Apologies for the long post! Hope it helps.
The problem here isn't the view of the array, but that since it's an array, it needs to be duplicated, not active. Try that and see what happens?
I had an example failing with a similar error to the first MWE here, but that appears to be fixed on main with the latest JLL. Unfortunately, changing x and p to Duplicated in the MWE here does not appear to help.

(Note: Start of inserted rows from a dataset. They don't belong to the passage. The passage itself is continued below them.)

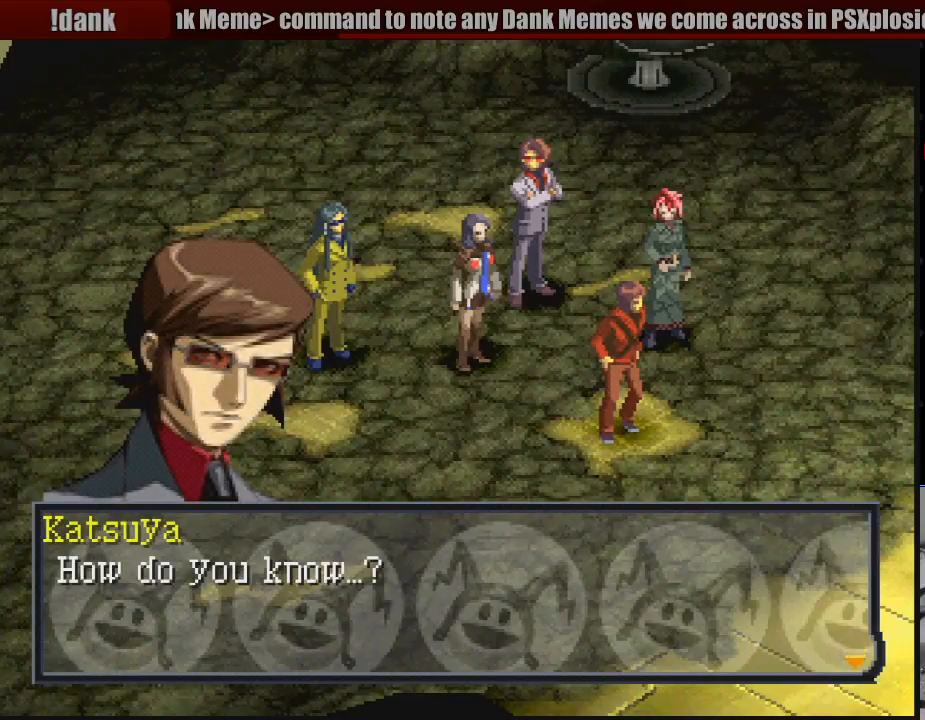
{"buttons": [], "events": [[283, "CROSS", "down"], [400, "CROSS", "up"]]}
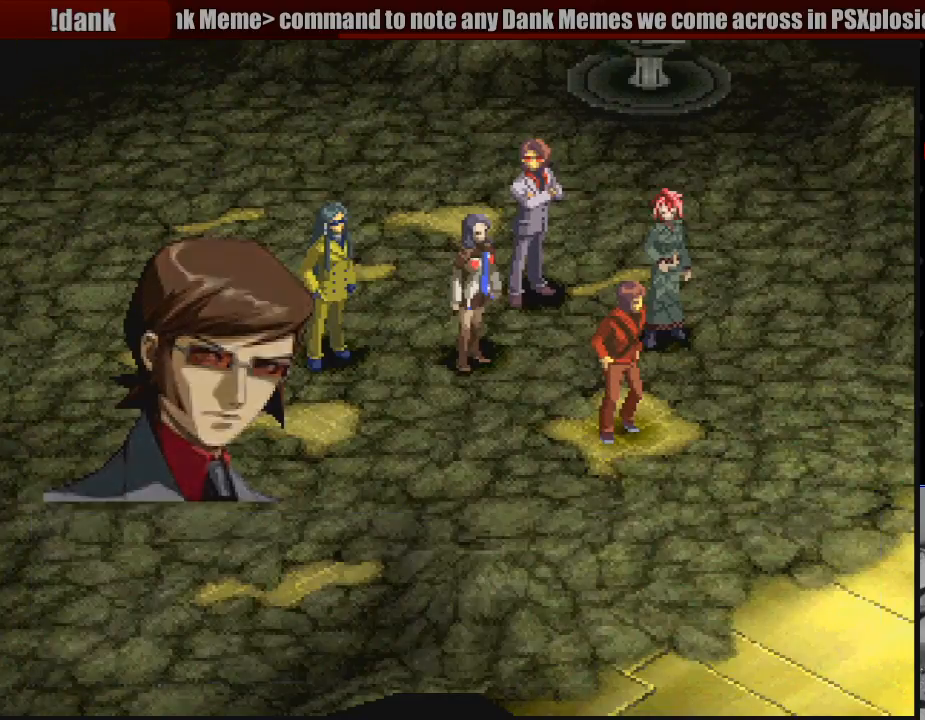
{"buttons": [], "events": []}
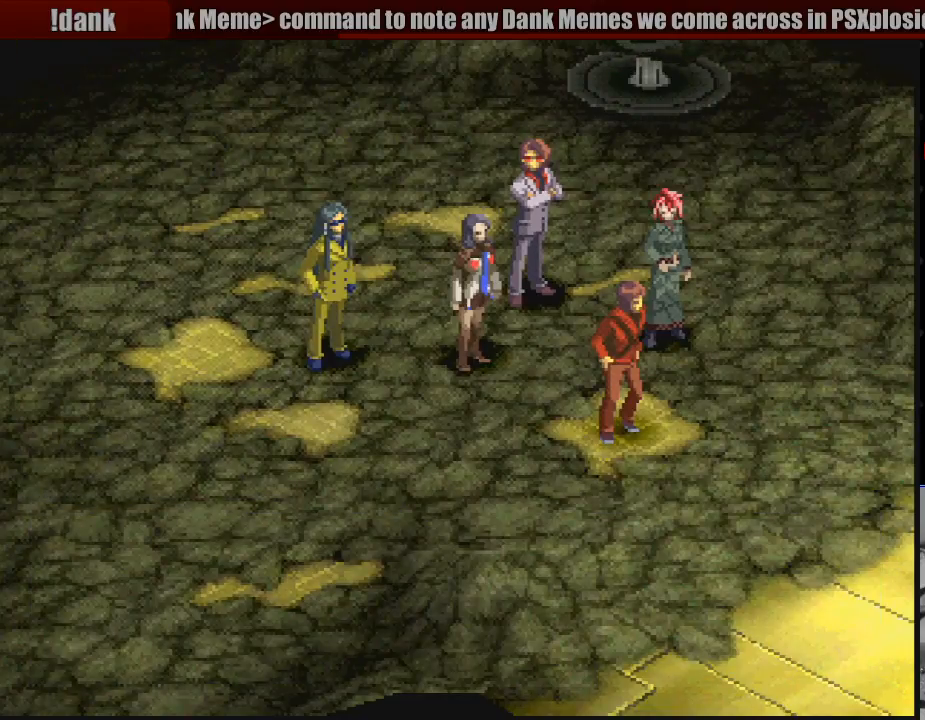
{"buttons": [], "events": []}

I also added a return type activity annotation for good measure, but no luck:
g = autodiff(
Reverse, contraction1, Active, Duplicated(x, similar(x)), Duplicated(p, similar(p)),
Duplicated(cache1, similar(cache1)),
Duplicated(cache2, similar(cache2))
)
What is the error you are seeing, if it is the following this is a distinct (type union) issue:
Illegal updateAnalysis prev:{[-1]:Integer} new: {[-1]:Float@double}
val: %229 = bitcast i64 %.sroa.095.0267 to double, !dbg !403 origin= %.pn = select i1 %value_phi26.i269, double %230, double %229, !dbg !403
Caused by:
Stacktrace:
[1] contraction1
@ ./REPL[4]:9
[2] contraction1
@ ./REPL[4]:0
Stacktrace:
[1] julia_error(cstr::Cstring, val::Ptr{LLVM.API.LLVMOpaqueValue}, errtype::Enzyme.API.ErrorType, data::Ptr{Nothing})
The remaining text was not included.